J’ai mille ans

QUÉMÉNER Jean-Marie

Au sud du Soudan, une fillette voit le jour dans la « Maison rose », bordel local qui appartient à un mafieux. La nouvelle-née est métisse, fille d’un archéologue français d’un champ de fouilles voisin. Avec son teint doré et ses yeux verts, cette petite appelée Amal (Espoir) sera bientôt mise sur le marché des esclaves sexuelles. Sa mère veut la sauver et prend la route du nord, vers la mer et la liberté, accompagnée et protégée par un ami homosexuel, lui-même en danger.

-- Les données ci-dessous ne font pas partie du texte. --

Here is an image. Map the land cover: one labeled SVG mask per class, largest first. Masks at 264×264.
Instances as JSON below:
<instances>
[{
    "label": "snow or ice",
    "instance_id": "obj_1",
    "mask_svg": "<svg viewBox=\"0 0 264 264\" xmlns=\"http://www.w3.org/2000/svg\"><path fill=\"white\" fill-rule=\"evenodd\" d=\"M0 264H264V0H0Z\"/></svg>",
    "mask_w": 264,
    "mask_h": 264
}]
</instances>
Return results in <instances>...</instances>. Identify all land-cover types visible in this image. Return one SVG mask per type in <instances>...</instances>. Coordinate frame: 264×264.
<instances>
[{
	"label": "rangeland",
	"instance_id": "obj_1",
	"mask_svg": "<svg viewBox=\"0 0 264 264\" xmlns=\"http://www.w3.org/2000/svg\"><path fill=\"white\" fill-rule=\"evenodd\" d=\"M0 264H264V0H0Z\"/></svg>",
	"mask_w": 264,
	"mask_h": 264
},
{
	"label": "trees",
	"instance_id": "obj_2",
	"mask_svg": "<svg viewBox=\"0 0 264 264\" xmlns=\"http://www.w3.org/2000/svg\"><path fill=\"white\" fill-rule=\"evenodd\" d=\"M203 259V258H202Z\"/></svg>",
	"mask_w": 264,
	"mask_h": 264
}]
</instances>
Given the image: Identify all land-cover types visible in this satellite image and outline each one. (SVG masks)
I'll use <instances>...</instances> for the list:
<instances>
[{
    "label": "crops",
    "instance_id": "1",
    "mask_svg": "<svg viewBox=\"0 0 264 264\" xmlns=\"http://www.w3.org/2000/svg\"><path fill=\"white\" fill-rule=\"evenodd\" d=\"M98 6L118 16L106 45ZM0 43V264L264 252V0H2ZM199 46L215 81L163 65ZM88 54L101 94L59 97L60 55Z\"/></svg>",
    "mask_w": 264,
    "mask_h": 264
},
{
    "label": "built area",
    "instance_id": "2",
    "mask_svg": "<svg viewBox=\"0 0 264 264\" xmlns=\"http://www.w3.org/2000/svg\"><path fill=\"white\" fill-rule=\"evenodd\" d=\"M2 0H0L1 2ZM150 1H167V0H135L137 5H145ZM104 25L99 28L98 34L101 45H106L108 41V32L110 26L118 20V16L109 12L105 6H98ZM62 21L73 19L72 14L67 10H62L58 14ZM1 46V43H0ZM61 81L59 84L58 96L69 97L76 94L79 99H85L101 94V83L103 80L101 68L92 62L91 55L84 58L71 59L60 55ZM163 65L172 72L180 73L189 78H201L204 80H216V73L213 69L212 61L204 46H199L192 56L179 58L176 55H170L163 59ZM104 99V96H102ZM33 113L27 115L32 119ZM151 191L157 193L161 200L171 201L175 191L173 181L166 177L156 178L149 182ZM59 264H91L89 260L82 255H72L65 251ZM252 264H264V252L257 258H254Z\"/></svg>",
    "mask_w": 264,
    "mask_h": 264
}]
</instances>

Ce texte militant d’un grand reporter qui a vécu au Soudan (Le vent des soupirs, Les Notes février 2021) a pour thème le dangereux périple des migrants qui tentent de rejoindre l’Europe, eldorado lointain et désirable. C’est la petite fille qui parle, une « chanson douce » pour raconter l’histoire tragique des pauvres et des opprimés, des femmes surtout, qui n’ont pas d’autres armes que la ruse et l’obstination. L’auteur évoque avec talent et justesse la nature désertique, la vie terrible dans les camps de réfugiés, mais aussi les solidarités, les pleurs et les rires. Enfin la mer, le voyage sur un pneumatique au moteur fatigué, l’espoir jusqu’au bout… L’écriture poétique donne un visage aux migrants et si on peut estimer pesant le lancinant leitmotiv « j’ai mille ans », ce récit, au-delà d’un sujet d’actualité brûlante, fait naître l’émotion. (M.Bi. et M.Bo.)